Dalam aksinya warga membentangkan sejumlah spanduk protes, seperti “Pajak lancar, dalan ku ambyar” hingga “Wonorejo menolak tunduk”. Ada pula sindiran keras: “Hewan yang dilindungi tampilannya bersih, tingkahnya kotor.”
Beberapa anggota DPRD hadir menampung aspirasi, di antaranya Ali Masruf, Asrori, Sofyan Heryanto, Winarno, dan Syaiful. Menyusul kemudian, Bupati GSW turut menemui massa.
GSW menanggapi orasi aksi demo dengan mendatangi dan duduk bersama dengan peserta aksi, pemerintah daerah menegaskan akan menindaklanjuti keluhan warga Desa Wonorejo.

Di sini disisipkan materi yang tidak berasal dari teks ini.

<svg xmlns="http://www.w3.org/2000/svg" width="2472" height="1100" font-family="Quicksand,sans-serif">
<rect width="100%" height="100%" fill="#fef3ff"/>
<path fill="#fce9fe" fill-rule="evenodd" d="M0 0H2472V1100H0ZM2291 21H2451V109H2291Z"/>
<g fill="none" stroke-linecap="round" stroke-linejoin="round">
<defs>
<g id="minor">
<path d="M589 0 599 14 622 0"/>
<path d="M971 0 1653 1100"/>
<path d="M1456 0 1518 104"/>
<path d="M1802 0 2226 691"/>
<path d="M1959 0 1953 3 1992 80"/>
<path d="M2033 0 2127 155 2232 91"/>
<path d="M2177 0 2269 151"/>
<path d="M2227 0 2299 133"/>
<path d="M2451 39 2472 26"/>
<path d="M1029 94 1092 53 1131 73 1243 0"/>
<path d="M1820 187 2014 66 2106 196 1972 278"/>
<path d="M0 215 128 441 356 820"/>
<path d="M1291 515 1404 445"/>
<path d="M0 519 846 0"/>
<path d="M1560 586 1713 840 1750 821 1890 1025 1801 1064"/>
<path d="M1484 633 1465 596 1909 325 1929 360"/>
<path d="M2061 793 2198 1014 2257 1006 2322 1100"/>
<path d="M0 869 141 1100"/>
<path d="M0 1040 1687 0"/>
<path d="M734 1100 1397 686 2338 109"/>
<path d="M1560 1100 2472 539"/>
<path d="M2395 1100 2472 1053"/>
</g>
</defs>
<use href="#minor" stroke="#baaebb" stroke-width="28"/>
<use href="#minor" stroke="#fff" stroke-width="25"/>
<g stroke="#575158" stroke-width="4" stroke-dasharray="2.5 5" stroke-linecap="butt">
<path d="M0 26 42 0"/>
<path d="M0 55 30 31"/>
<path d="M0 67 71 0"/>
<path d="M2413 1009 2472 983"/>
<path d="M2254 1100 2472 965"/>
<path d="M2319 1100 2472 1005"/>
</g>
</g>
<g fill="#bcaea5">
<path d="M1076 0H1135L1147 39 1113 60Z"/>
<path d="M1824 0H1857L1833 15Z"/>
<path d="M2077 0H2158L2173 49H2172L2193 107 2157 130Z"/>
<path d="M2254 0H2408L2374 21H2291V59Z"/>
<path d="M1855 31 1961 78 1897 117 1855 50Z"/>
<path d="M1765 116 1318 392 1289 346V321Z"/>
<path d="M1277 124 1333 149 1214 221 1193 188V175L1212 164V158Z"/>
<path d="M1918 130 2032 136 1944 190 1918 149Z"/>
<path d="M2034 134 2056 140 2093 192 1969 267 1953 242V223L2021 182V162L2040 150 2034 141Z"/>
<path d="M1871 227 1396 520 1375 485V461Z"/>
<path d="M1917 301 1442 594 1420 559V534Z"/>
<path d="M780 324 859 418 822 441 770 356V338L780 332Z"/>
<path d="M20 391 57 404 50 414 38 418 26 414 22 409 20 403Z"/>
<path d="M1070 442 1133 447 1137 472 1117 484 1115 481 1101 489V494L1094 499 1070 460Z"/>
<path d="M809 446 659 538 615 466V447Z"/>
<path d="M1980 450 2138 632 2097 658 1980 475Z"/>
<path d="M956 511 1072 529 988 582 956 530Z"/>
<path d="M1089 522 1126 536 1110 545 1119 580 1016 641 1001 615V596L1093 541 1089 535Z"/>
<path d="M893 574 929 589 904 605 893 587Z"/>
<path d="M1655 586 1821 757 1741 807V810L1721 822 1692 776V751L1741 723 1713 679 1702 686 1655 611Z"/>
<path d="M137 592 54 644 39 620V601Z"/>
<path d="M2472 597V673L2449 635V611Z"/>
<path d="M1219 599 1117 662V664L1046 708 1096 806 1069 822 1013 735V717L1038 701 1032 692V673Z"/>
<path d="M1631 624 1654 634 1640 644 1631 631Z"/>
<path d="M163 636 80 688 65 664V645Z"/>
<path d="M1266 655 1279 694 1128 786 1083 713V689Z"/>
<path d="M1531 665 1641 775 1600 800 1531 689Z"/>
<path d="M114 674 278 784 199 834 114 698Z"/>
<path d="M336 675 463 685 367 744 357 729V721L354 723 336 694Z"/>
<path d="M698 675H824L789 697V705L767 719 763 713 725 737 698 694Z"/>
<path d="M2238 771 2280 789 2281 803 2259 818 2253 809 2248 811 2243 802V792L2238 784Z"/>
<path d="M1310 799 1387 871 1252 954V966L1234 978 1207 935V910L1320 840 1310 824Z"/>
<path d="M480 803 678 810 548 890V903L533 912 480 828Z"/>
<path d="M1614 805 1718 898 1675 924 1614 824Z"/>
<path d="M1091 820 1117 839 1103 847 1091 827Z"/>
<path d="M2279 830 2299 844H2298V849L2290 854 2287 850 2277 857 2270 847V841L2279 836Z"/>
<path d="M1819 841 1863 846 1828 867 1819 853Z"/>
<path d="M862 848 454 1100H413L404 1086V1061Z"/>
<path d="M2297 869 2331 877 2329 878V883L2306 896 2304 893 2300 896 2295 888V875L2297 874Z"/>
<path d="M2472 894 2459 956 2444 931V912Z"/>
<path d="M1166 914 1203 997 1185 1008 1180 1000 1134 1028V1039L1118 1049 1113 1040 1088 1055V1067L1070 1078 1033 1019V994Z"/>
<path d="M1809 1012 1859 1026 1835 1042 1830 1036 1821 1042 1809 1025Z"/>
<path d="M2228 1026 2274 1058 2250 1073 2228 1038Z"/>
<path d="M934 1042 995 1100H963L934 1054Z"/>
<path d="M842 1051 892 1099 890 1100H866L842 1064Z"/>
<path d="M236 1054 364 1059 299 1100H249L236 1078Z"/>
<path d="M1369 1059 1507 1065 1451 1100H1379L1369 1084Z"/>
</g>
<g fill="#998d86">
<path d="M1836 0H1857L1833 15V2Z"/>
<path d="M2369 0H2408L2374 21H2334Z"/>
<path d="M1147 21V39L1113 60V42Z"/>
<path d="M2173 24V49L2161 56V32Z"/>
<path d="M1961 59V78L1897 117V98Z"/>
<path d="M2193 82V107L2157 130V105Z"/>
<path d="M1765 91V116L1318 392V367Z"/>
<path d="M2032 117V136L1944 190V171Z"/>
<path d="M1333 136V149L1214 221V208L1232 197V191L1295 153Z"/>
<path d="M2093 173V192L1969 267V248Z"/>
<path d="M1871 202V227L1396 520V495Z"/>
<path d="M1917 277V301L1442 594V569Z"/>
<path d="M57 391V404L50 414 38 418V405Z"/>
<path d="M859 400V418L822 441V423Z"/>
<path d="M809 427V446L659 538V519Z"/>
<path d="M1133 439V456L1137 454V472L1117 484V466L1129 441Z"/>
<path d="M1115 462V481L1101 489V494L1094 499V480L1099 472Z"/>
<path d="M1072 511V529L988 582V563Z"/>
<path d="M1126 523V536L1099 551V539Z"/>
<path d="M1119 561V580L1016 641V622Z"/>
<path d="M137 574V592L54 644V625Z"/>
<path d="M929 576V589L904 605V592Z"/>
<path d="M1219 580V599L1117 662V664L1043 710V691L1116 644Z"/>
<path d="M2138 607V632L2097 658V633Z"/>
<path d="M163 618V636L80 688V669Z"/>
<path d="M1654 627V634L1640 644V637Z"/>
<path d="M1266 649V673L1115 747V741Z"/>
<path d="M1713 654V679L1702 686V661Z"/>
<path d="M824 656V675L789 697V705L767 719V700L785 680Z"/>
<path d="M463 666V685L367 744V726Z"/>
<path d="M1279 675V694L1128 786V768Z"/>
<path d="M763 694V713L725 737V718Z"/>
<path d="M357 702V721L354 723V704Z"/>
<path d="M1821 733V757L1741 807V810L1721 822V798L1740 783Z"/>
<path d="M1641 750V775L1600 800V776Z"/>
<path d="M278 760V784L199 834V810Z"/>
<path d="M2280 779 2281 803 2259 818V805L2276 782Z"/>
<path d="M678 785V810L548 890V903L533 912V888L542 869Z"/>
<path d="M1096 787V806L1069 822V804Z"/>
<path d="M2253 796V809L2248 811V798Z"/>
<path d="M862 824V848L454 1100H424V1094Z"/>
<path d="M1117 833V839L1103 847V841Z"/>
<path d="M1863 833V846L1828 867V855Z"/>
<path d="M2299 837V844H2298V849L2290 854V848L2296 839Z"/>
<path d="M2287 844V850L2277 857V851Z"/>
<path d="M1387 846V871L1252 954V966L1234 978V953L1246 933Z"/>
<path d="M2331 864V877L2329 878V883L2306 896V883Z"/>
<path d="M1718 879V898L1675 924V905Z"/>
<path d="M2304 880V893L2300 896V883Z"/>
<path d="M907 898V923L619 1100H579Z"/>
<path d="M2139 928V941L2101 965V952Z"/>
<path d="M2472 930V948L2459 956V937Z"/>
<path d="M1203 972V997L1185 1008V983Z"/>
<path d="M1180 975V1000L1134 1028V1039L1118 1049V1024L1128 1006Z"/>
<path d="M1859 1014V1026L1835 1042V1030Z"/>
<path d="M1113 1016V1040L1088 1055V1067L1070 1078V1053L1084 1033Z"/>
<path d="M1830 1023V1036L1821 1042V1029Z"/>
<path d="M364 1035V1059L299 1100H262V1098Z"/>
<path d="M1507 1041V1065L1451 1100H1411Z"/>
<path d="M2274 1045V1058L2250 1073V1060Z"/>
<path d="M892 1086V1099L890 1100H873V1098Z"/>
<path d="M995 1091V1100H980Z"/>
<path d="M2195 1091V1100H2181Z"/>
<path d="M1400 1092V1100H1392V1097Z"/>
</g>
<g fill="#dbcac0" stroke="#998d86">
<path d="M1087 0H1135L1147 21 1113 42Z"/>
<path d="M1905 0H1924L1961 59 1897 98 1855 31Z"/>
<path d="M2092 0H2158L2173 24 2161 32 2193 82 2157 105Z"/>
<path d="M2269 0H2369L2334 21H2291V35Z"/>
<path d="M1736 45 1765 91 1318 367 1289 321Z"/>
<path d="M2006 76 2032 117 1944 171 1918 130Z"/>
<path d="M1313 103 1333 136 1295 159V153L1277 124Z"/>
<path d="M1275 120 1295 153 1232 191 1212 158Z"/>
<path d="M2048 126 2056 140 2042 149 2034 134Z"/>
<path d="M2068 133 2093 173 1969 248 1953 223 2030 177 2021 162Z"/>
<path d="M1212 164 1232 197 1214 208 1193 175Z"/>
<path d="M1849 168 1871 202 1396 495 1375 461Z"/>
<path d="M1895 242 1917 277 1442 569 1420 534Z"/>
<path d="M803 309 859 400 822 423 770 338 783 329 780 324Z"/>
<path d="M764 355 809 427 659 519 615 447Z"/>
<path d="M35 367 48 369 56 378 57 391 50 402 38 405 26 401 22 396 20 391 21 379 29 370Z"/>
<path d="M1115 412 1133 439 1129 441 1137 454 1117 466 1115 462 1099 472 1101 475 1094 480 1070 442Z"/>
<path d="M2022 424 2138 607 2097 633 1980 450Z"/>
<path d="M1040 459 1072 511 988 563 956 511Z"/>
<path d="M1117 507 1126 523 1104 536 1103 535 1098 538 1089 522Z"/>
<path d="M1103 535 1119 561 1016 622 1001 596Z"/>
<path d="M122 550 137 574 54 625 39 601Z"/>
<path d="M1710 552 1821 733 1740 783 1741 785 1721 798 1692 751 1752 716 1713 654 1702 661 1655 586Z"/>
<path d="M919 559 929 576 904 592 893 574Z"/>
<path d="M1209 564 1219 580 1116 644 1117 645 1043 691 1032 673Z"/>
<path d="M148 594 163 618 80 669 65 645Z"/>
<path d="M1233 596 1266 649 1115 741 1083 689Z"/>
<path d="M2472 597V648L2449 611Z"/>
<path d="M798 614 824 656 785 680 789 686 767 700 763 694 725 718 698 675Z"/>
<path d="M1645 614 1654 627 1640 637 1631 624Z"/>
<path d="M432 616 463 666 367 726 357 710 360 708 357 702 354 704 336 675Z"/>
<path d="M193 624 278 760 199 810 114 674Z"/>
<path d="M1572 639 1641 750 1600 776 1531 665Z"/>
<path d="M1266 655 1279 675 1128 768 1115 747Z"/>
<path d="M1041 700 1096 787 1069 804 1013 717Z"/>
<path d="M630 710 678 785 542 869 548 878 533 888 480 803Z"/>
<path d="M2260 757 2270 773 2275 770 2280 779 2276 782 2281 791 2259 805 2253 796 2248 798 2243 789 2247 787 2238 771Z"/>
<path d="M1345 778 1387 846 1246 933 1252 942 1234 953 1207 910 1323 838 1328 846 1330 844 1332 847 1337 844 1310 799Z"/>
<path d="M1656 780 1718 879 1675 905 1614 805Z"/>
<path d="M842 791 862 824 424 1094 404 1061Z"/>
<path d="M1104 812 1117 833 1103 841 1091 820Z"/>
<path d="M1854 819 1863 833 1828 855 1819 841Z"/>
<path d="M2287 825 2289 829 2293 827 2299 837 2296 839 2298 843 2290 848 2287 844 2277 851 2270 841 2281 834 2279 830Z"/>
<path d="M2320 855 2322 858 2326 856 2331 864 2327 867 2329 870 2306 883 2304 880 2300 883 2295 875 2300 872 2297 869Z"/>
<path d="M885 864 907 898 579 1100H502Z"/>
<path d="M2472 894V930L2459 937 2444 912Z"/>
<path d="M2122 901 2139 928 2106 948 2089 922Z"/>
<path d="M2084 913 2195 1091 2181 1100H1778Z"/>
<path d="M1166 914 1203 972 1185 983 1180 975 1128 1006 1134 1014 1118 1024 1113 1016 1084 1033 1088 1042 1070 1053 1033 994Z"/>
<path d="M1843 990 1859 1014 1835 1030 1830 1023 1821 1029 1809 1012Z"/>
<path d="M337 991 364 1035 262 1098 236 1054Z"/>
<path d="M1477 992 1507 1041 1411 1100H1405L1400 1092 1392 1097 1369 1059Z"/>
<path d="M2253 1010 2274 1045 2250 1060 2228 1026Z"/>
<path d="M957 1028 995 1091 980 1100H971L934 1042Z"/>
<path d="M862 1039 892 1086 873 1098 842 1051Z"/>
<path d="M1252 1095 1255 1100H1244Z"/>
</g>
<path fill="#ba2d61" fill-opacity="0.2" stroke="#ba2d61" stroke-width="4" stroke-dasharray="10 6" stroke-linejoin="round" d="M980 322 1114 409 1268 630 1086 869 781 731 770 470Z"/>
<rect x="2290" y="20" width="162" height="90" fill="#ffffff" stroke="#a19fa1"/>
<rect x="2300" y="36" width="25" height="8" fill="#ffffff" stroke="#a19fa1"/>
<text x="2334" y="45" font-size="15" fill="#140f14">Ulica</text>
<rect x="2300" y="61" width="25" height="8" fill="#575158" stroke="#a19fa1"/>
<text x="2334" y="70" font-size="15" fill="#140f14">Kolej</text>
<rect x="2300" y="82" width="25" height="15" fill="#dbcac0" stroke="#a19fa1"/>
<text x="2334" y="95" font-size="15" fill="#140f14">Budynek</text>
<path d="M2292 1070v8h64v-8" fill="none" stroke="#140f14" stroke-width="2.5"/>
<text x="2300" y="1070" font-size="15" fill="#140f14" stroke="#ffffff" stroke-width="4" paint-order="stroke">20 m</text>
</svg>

“Status jalan ini memang cukup kompleks, sebagian milik PJT, sebagian Perhutani, dan sebagian wewenang Pemerintah Kabupaten. Namun solusinya sudah ada. Insyaallah selama saya menjabat, masalah ini akan kita tuntaskan,” tegasnya
Meski begitu, massa tetap menegaskan sikapnya. Mereka mengancam akan menutup operasional Waduk Wonorejo, termasuk PLTA, irigasi, dan wisata, bila tidak ada realisasi nyata.
Di akhir aksi, warga membacakan empat butir petisi, yaitu: aksi damai di kantor DPRD dan kantor Bupati Tulungagung.
Pemblokiran seluruh aktivitas Waduk Wonorejo, PLTA, irigasi, dan wisata.
Warga juga mendesak jalan desa dikembalikan seperti kondisi sebelum ada pembangunan waduk.
“Kami menolak membayar pajak sampai tuntutan dipenuhi,” ujar warga.
Terakhir warga mengancam akan terus unjuk rasa dan berjuang sampai tuntutan dipenuhi.